→ Task description: Retype verbatim the lines of the records below that start at the line containing "Vim, Vscode" and end at the line containing "- Installing Rg sudo apt-get install ripgrep", both included.

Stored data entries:
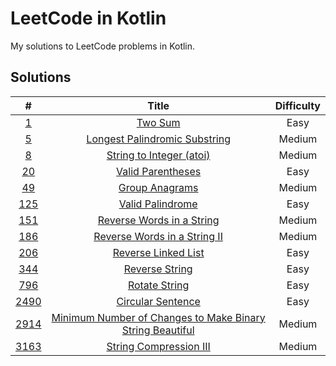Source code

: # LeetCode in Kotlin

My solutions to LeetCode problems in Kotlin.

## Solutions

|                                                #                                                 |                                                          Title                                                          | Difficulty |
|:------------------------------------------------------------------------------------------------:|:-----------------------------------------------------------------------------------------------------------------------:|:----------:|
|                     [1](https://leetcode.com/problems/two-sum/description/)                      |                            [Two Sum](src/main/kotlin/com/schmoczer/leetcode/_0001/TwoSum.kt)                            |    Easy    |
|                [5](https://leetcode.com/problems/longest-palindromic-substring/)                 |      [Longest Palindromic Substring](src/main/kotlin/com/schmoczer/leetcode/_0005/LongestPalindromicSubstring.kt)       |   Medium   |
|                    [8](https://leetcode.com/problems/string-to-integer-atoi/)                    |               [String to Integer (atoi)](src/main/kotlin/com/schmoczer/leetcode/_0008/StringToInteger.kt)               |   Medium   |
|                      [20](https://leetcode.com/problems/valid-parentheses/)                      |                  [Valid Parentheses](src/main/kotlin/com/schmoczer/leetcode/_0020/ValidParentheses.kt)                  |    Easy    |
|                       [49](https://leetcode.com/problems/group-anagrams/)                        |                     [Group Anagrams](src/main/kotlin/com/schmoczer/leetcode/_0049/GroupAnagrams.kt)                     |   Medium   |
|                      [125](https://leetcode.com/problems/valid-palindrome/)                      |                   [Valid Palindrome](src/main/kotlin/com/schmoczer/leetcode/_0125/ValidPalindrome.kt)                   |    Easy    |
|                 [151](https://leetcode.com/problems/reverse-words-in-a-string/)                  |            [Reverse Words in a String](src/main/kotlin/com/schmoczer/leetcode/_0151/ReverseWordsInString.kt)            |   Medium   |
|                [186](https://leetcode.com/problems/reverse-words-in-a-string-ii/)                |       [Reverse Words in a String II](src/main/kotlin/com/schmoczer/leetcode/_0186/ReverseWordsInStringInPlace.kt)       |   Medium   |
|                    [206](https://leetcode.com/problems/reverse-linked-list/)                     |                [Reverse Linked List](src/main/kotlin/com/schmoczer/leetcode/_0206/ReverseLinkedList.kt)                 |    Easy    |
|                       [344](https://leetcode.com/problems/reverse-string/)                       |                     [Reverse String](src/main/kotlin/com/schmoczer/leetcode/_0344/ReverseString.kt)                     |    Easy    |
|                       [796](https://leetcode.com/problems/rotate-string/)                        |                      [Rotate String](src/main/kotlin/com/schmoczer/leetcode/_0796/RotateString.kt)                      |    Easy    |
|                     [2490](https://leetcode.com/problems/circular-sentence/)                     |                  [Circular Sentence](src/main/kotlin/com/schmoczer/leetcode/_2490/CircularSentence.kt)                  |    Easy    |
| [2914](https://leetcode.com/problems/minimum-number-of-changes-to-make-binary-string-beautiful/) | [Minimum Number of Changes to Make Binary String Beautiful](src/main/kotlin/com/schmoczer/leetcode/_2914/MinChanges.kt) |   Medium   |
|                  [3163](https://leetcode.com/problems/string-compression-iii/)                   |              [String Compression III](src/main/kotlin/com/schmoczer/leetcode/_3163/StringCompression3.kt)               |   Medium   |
...
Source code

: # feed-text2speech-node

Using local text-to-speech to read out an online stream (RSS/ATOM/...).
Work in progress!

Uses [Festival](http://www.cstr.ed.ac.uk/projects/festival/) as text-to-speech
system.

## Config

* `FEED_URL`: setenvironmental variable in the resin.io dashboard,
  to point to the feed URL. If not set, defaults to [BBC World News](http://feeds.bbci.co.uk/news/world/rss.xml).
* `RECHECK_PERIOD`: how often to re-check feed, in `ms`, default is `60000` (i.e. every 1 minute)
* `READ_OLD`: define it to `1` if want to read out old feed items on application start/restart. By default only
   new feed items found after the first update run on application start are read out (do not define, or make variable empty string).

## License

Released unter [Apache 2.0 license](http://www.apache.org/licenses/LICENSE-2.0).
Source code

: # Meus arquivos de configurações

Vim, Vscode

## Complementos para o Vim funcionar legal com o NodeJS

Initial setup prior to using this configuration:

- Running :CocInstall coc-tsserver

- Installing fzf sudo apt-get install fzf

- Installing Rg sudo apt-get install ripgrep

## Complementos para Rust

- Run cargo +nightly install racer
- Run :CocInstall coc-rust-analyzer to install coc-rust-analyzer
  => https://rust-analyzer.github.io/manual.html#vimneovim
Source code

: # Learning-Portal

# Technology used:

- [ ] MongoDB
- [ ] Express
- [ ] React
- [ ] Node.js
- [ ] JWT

→ Result of this task:
Vim, Vscode

## Complementos para o Vim funcionar legal com o NodeJS

Initial setup prior to using this configuration:

- Running :CocInstall coc-tsserver

- Installing fzf sudo apt-get install fzf

- Installing Rg sudo apt-get install ripgrep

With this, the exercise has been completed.